Reputation: 23
I'm having trouble getting scrapy to return the text from this div. When it does return data its considerably more than what I thought it would return.
Target HTML:
<div class="DivTimeSpan" title="Full Time">12:00 PM - 09:00 PM </div>
Attempt 1:
def parse_schedule(self, response):
s_item = ScheduleItem()
for sel in response.xpath("//div[@class='DivTimeSpan']"):
s_item['schedule'] = sel.select('//text()').extract()
return s_item
Returns:
"\r\n\r\n ", "\r\n ", "\r\n \r\n\r\n var allowedUrls = [];\r\n allowedUrls.push(\"Login.net\");\r\n allowedUrls.push(\"Login\");\r\n allowedUrls.push(\"AccountLogin.net\");\r\n allowedUrls.push(\"AccountLogin\");\r\n allowedUrls.push(\"CreateAccount\");\r\n allowedUrls.push(\"CreateAccount.net\");\r\n allowedUrls.push(\"UpdateAccount\");\r\n allowedUrls.push(\"UpdateAccount.net\");\r\n allowedUrls.push(\"CreateResellersAccount\");\r\n allowedUrls.push(\"CreateResellersAccount.net\");\r\n allowedUrls.push(\"CreateQqestSAASAccount\");\r\n
"11:00 AM - 09:00 PM", "12:00 PM - 09:00 PM", "12:00 PM - 09:00 PM", "12:00 PM - 09:00 PM", "12:00 PM - 09:00 PM"

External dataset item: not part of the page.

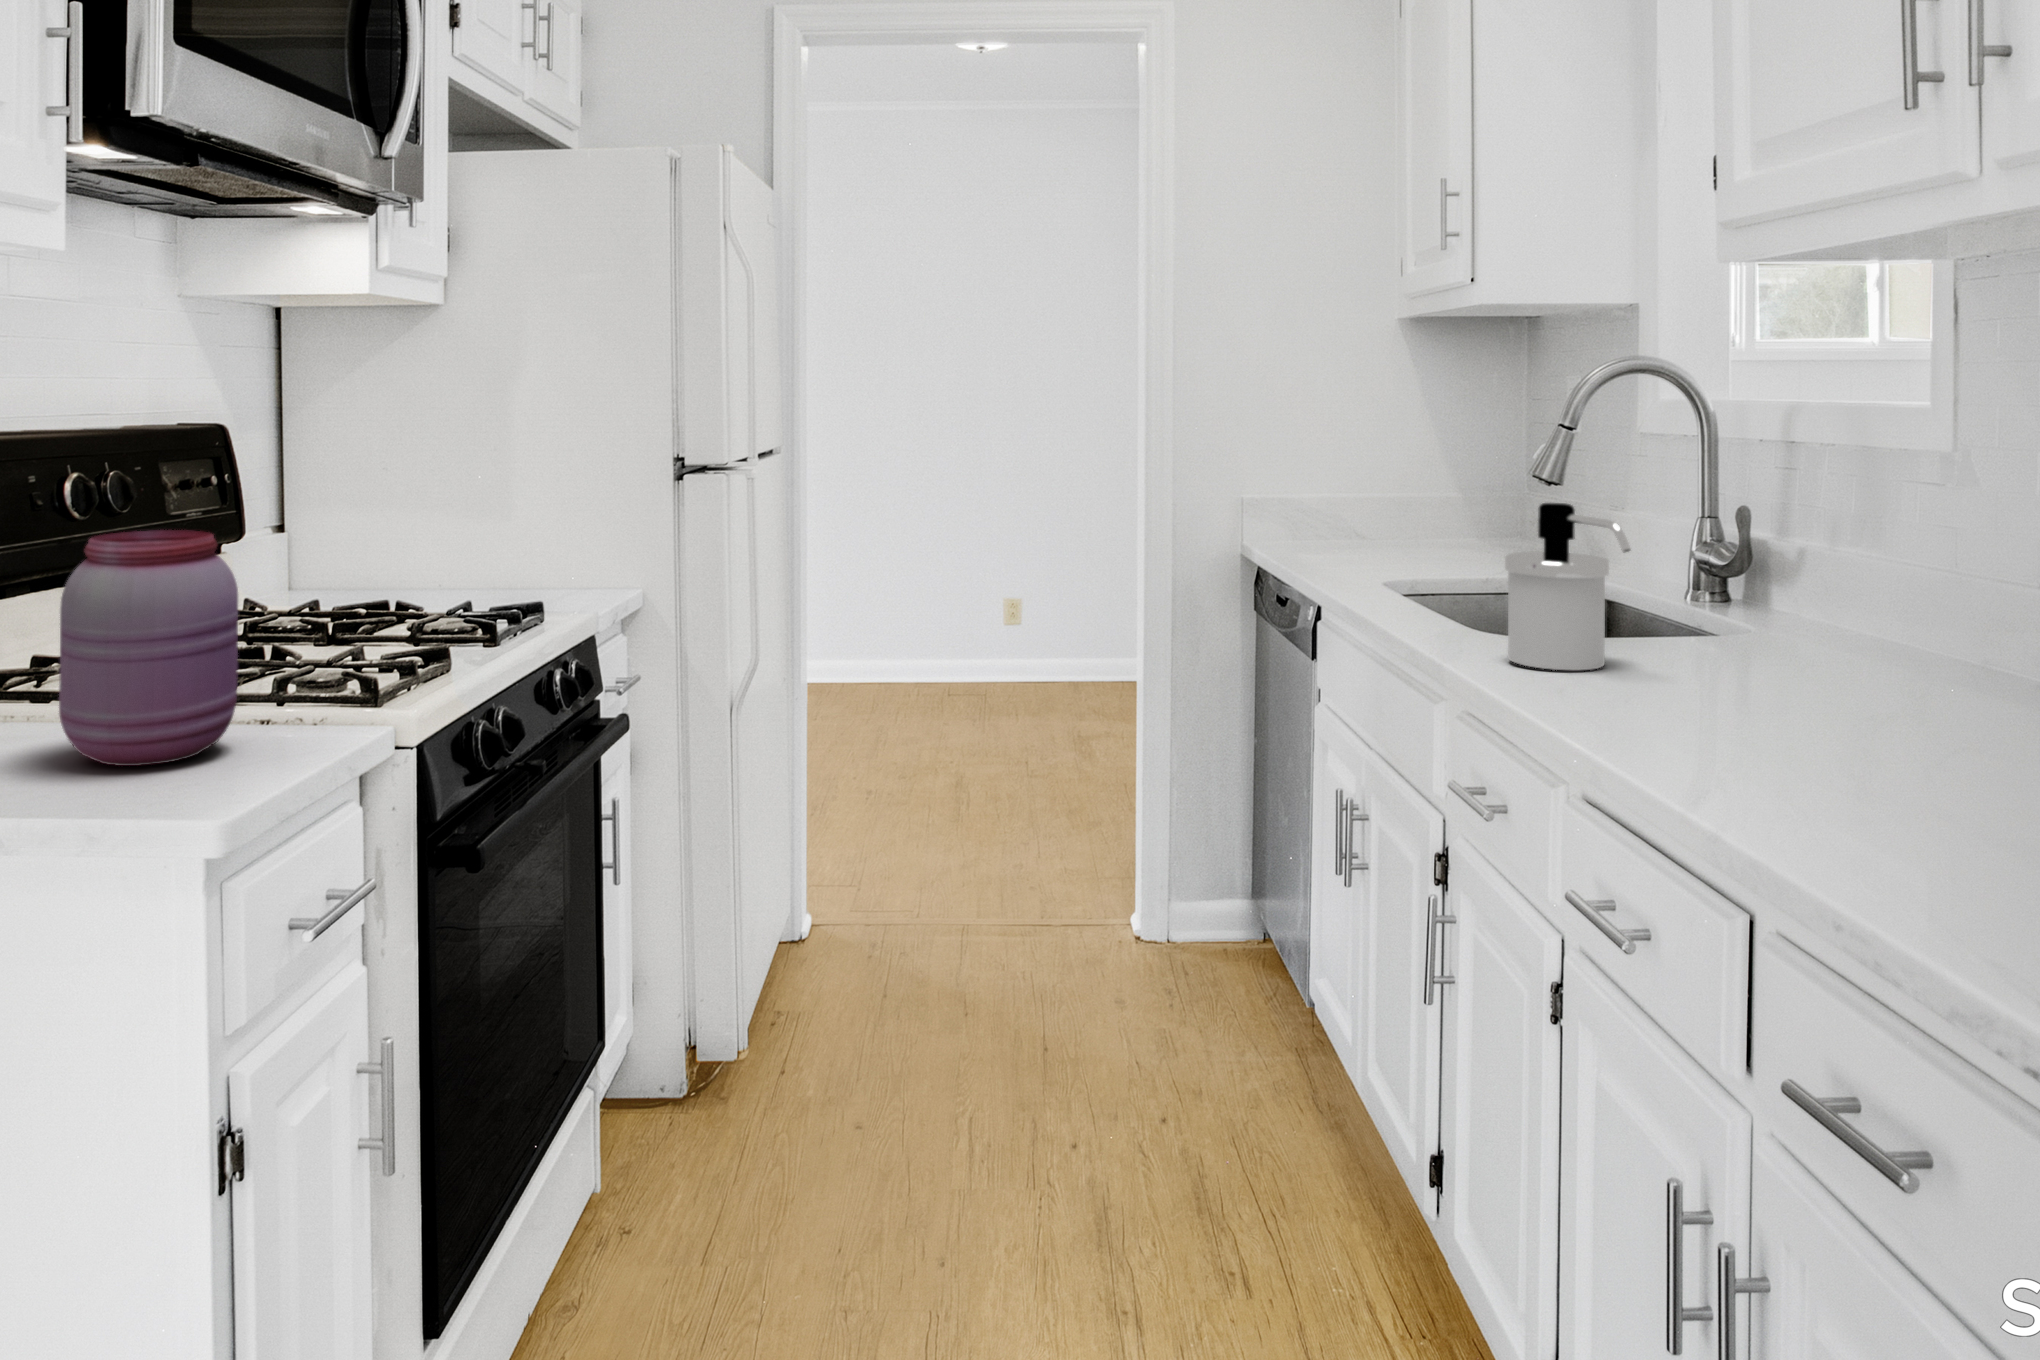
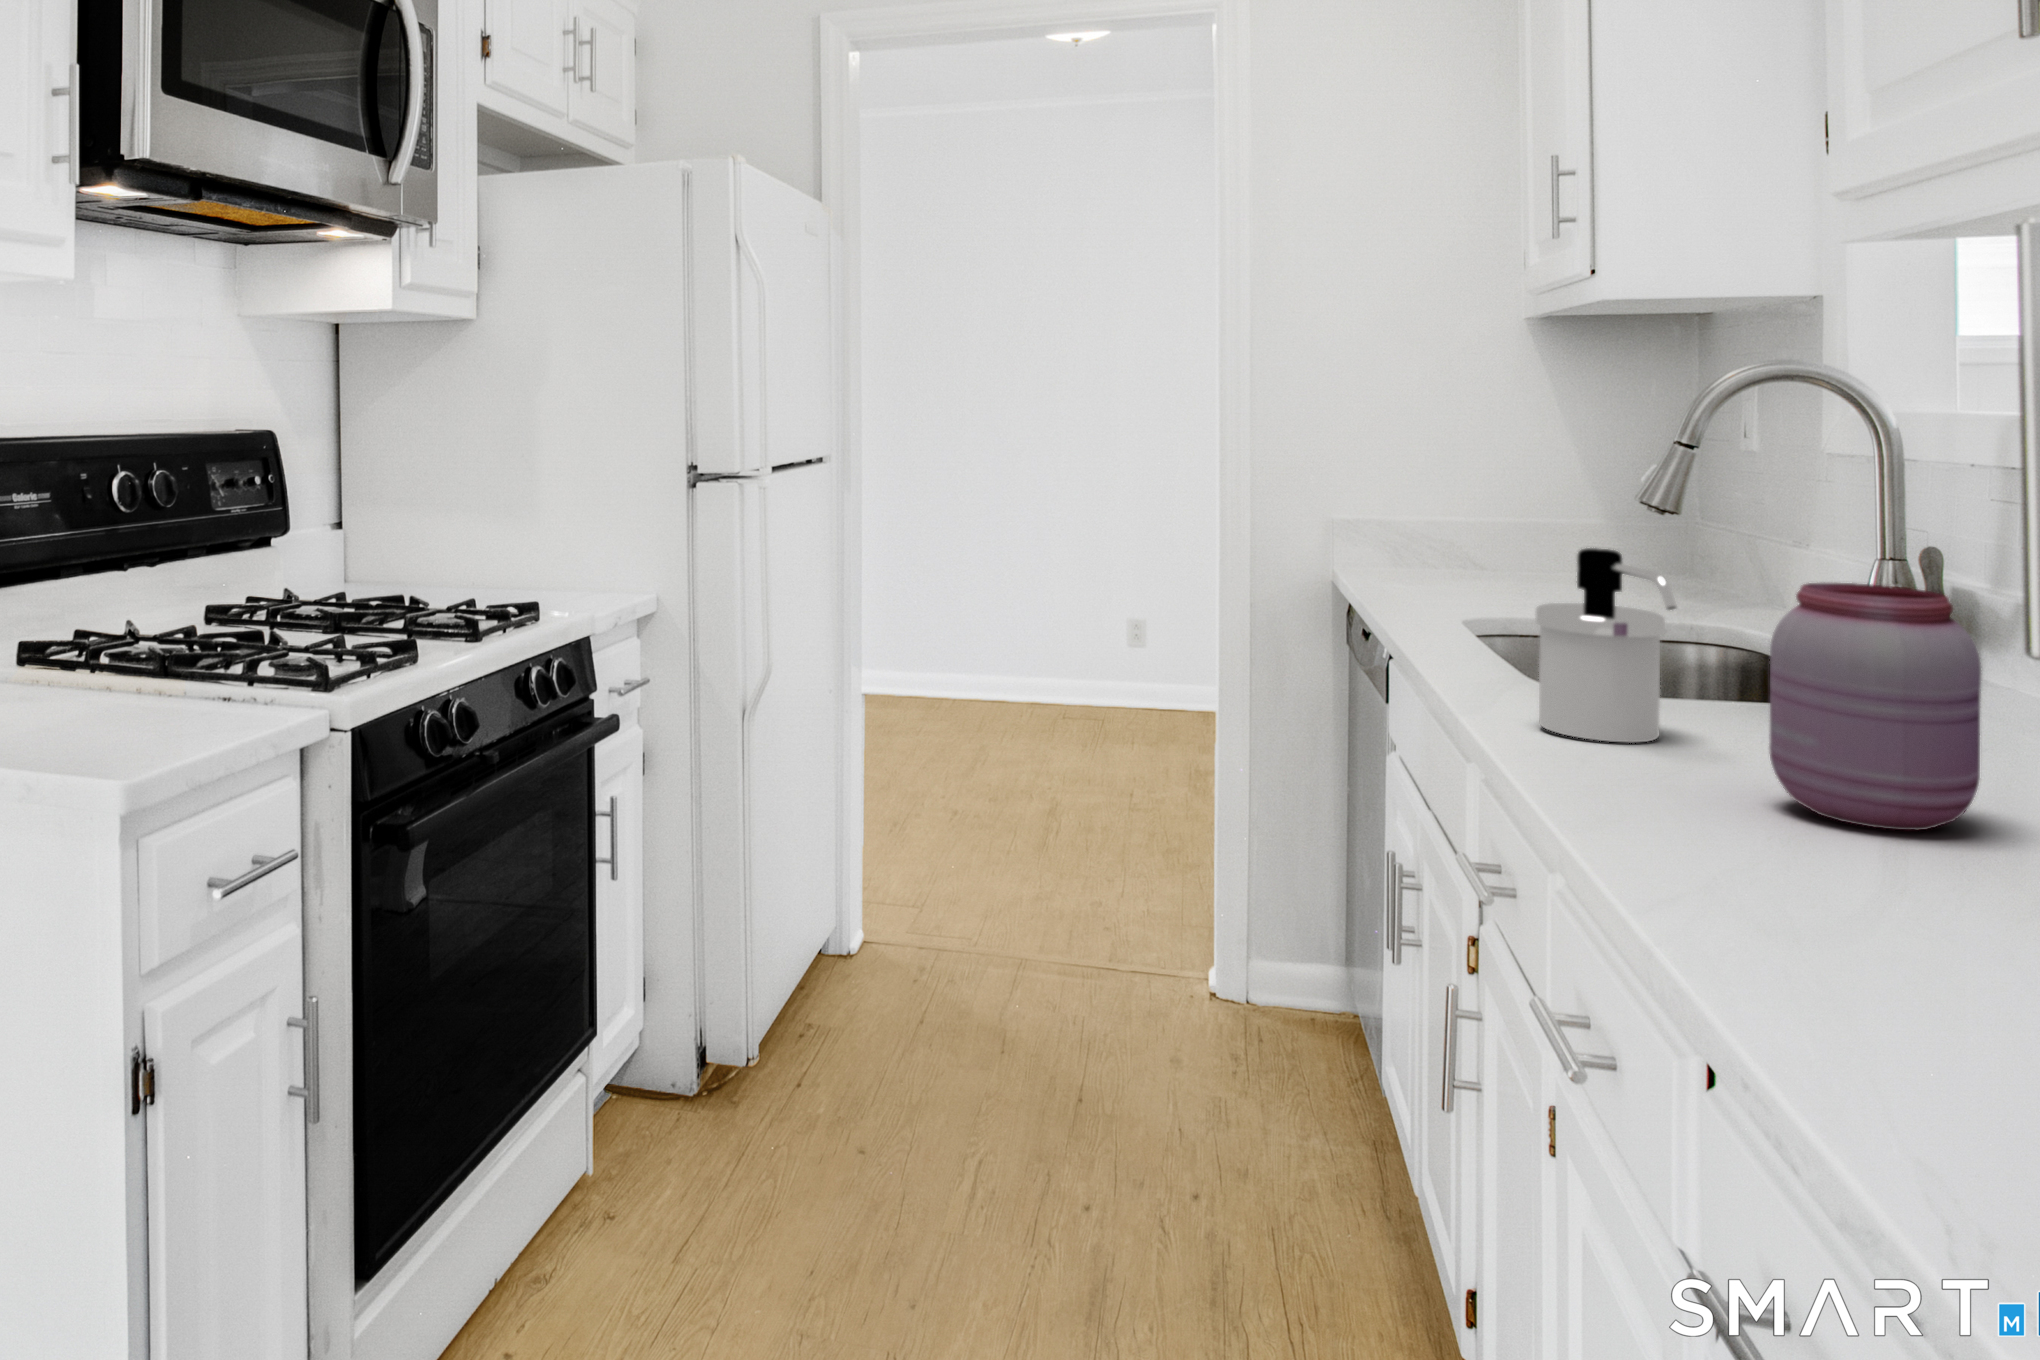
jar: present [59,530,238,766] -> present [1769,583,1981,830]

The entire file is probably thousands of lines long and contains what looks like text from outside of the div I specified
I understood //text() to return the text of the element and its children. The html element I'm targeting doesn't have any children though so I assumed it would only return the data in the div.
Next I tried just using "/text()". This was the only change
Attempt 2:
for sel in response.xpath("//div[@class='DivTimeSpan']"):
s_item['schedule'] = sel.select('/text()').extract()
return s_item
Returns:
[{"schedule": []}]
Desired Result:
[{"schedule": ["11:00 AM - 09:00 PM", "12:00 PM - 09:00 PM", "12:00 PM - 09:00 PM", "12:00 PM - 09:00 PM", "12:00 PM - 09:00 PM"]}]
The url I'm scraping is behind a company login so I can't give out the actual url.
Elisha's post lead me in the right direction, Thanks!!! :) Answer:
for sel in response.xpath("//div[@class='DivTimeSpan']"):
s_item['schedule'] = map(unicode.strip, sel.select('//div/text()').extract())
return s_item
Upvotes: 1
Views: 571
Reputation: 23790
The second attempt is closer to extracting the value. Yet, you need to extract the text from the node, and not from the document root:
s_item['schedule'] = sel.select('/div/text()').extract()[0]
In case the document contains more tags (which are not divs), you can try:
s_item['schedule'] = sel.select('//div/text()').extract()[0]
Upvotes: 1